Former Kansas City Royals relief pitcher Jonah Bayliss offers tips to Pathfinder Village resident Mark R. on getting the ball in the strike zone.

Baseball dreams became reality recently at Cooperstown’s Doubleday Field as six Major League Baseball alumni led a skills clinic for the residents of Pathfinder Village of Edmeston.

Organized by regional volunteers and Major League Baseball Alumni Association members, the clinic featured Clint Hurdle, former manager of the Colorado Rockies and Pittsburgh Pirates; Tom Carroll, a retired pitcher with the Cincinnati Reds; Jonah Bayliss, a past relief pitcher for Kansas City and Pittsburgh; Joel Bennett, a past pitcher with the Phillies; Tim Christman, a past pitcher for the Rockies; and Gary Holle, a former first baseman for the Texas Rangers, according to a Pathfinder media release.

More than 50 players from Pathfinder Village, a residential community and service provider for people with Down syndrome and other intellectual disabilities, went through skills stations in hitting, pitching, throwing and fielding with the MLB alumni offering tips and encouragement, the release said. The coaches reminded the players to focus on the basics as they hit balls off tees.

“Doubleday and Cooperstown are hallowed ground for everyone who loves baseball,” said Hurdle, who works with several non-profit organizations to provide sports clinics for people with disabilities and underserved communities throughout the country. “This was our second clinic with Pathfinder. To see their smiles, their effort, the recognition that they’ve done something special that they didn’t know they could do before they got to Doubleday. It really hits home.

“It’s a wonderful day of smiles — to give people a special day they’ll remember,” he said. “Everyone feels like a million bucks when they line up on the baselines and put on their jerseys. Everyone wants to hit, catch and throw; a few of the instructors got infield dust in their eyes as they worked with the residents. I know I did. To share baseball with adults with special needs, it’s a love affair.”

Dr. Joseph Dutkowsky of Cooperstown, a pediatric orthopedist with Bassett Healthcare Network who has spent his career serving people with special needs, helped organize the Doubleday event, according to the release. He said the Pathfinder clinic had its beginnings in his work with the New York City Ballet to create a series of dance workshops for children with developmental disabilities. After the classes were featured in a CBS “Sunday Morning” segment in 2018, he was asked to speak to a group of Catholic major league players and alumni. He shared the ballet story with the group and challenged them to leverage their talents to bring people with physical challenges onto the ballfield for skills clinics. Carroll was part of that audience.

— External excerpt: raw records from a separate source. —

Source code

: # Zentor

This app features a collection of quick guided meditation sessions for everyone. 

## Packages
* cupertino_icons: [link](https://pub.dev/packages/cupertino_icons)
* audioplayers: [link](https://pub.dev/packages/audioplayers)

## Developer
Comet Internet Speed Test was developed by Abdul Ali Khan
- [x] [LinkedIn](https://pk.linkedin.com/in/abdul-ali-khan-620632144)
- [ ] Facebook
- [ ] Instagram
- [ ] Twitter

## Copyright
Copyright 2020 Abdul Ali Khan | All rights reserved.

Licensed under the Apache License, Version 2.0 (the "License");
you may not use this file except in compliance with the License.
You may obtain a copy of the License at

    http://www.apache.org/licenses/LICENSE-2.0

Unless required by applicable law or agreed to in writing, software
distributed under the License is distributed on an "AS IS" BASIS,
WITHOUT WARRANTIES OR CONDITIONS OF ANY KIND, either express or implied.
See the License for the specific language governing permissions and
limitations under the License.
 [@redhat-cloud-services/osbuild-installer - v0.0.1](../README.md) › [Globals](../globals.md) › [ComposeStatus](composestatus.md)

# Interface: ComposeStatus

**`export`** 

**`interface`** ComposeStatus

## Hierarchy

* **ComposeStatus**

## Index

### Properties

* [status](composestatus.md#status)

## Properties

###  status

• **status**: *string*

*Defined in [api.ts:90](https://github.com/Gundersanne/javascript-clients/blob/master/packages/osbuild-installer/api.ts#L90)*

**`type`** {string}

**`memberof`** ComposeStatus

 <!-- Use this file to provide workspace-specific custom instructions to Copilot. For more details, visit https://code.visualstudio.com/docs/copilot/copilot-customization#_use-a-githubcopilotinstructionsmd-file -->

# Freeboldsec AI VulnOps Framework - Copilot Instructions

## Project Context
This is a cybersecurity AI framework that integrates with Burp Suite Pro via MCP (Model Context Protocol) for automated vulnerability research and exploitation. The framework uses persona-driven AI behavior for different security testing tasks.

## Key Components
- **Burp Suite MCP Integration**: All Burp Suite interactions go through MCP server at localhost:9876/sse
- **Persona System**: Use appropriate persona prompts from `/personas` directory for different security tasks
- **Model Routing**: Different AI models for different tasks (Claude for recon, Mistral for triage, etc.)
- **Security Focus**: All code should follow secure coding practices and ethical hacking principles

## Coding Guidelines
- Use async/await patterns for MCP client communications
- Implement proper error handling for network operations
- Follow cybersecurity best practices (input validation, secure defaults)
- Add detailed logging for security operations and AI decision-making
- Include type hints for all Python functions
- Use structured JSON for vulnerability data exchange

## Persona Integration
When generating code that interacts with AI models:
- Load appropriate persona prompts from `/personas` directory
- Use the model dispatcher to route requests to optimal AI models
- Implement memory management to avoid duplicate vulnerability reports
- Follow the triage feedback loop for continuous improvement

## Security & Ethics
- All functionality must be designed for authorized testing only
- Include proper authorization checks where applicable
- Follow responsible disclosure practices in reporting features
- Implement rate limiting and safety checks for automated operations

“What we’re doing with baseball is exactly what we did with ballet; we have these elite performers sharing with people who have physical challenges,” Dutkowsky said. “Some people see divergence when you say Major League Baseball players and people with Down syndrome, or prima ballerinas and kids with cerebral palsy, but I see convergence. The ball players respond exactly the way the dancers do: These elite performers are judged continually on their abilities … these kids give them a respite, a judgement-free zone, where dance or baseball becomes fun again. They’re out there, just having fun.”

“I think what Dr. Joe and the major league players experienced is that by giving of themselves to serve others, that unexpectedly, our folks offered something more powerful in return, unconditional love and acceptance,” said Paul C. Landers, Pathfinder’s president and chief executive officer. “The power our individuals possess transcends societal misperceptions and feeds the human spirit. There was an abundance of generosity on Doubleday Field today.”

The players also received autographed balls, trading cards, and copies of “Memories and Dreams,” the magazine of the National Baseball Hall of Fame and Museum. The players were also photographed to have their own baseball cards as mementoes of their Doubleday experience, according to the release.